Wednesday, March 27, 2013

Beware of Trailerites

Trailer Show at the headquarters of the Automobile Club of Southern California, c. 1936.  The many-portholed Good Ship Lollipop in the foreground is an Airfloat, the menacing trailer to the left is an Airstream.
In this Age of McMansions it's hard to believe that our government once feared trailerites---people who take to the travel trailer life---but that's exactly what happened in 1937.  Although trailers were not a new phenomenon, they suddenly burst forth onto our pop culture that year---featured in anything from radio shows to movies---from novels to social commentary.  Trailer manufacturing had grown exponentially since 1935, and suddenly it seemed everyone was considering selling everything and hitting the road---or for the first time owning their 'home' outright, albeit one clad in leatherette that had be waxed regularly.  Surveys were taken and it was concluded that there was a potential that half of the United States would be living in trailers by 1950.  The degradation of our social mores was duly trotted out, but the real concern was the bottom dropping out on the property tax base.

A much used trailer, possibly a small and once elegant Kauneel of Kauneel & Son, Bay City Michigan.
The likely ignition for the explosive interest in trailers was the passage of the Social Security Act in 1935.  Now empty-nesters of modest means had an income to augment the sale or renting out of their home---enough to winter in Florida or the desert Southwest and summer at some sylvan retreat.  Itinerant workers had long been trailerites, and that only increased as the economy recovered enough to offer sporadic good employment around the country.  By the end of the decade even some transitory farm workers had scraped together enough money for a used trailer, and the term 'trailer trash' was firmly  placed in the popular lexicon.

"Mr And Mrs H.F. Trumpbour live in a travel trailer." 1941
Despite the often heard sales pitch of a modern three room apartment on wheels! trailer life in the 1930s was generally short of one modern ideal: a bathroom.  Only the most luxurious trailers had bathing facilities, and if equipped with a toilet is was likely to be a chemical john---in need of being taken out as regularly as the garbage.  Communal showers and laundry tubs made the trailering life best suited for the relaxed and gregarious.  Heating and cooking was by oil, refrigeration was usually by ice or occasionally household current or kerosene.  'Bottled gas' (propane) didn't become a common trailer utility until after World War II.  The upside was a certain doll-house-like convenience, low heating costs and often beautifully paneled interiors---not to mention that all-important mobility.  New job prospects in far away places?  Hate your neighbors?  Move.

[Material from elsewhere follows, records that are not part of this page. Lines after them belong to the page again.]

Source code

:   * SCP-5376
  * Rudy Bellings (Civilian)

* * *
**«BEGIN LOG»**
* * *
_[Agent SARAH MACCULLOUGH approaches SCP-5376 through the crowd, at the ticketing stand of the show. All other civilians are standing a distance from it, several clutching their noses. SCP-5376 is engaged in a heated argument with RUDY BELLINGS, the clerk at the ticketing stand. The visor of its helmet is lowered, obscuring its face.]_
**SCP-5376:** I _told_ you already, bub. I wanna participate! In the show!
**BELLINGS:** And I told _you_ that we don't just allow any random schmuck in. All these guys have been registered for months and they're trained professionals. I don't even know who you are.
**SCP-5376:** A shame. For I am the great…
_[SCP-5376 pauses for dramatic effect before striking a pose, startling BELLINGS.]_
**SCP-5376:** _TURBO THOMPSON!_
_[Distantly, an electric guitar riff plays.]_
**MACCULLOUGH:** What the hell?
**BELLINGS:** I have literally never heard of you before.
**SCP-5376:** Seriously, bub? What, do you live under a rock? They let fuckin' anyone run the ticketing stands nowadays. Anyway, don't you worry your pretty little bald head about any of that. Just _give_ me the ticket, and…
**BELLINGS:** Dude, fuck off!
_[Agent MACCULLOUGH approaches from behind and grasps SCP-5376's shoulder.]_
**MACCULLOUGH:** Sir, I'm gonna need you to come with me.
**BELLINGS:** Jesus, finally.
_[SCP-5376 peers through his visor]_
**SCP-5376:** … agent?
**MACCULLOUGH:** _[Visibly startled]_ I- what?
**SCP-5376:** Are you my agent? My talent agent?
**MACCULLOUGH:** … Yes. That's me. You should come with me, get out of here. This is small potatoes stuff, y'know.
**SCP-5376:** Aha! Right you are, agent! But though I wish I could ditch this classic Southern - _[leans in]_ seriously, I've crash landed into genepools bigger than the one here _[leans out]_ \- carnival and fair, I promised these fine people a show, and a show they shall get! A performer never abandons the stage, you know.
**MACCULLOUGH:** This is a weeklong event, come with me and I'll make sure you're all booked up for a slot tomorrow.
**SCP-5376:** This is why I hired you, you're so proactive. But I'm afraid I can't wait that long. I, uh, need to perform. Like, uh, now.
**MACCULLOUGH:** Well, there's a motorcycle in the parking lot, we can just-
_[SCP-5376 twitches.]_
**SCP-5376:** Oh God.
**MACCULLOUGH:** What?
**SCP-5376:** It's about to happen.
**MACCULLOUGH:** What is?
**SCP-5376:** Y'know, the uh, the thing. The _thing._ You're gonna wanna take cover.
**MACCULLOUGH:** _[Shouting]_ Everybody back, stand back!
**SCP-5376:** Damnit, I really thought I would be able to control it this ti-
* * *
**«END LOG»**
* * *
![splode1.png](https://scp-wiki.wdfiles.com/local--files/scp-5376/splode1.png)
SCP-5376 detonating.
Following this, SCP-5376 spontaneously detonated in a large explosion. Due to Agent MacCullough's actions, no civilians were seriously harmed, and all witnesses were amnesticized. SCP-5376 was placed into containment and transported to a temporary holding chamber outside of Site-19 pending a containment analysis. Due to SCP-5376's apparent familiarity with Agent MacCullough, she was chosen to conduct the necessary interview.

Trailer courts and motor courts often joined forces in the late 1930s
By the late 1930s, gracefully banked pavement coast to coast and four lane boulevards between some cities eased the tension new trailerites had over dragging their homes around with them.  Places to park for the night or the month were popping up everywhere---anything from resorts to kitsch to local eyesores.  A lag in popular interest was momentary, for once Europe fell into war and America was called on to supply the Allies, trailers became important housing for suddenly burgeoning industry.  The demand increased dramatically after Pearl Harbor when trailer manufacturing became a critical war industry as the government tried to ease a now-acute housing shortage that continued to plague America throughout the 1940s.  Trailers, for better or for worse, were now a permanent part of America's social and physical landscape.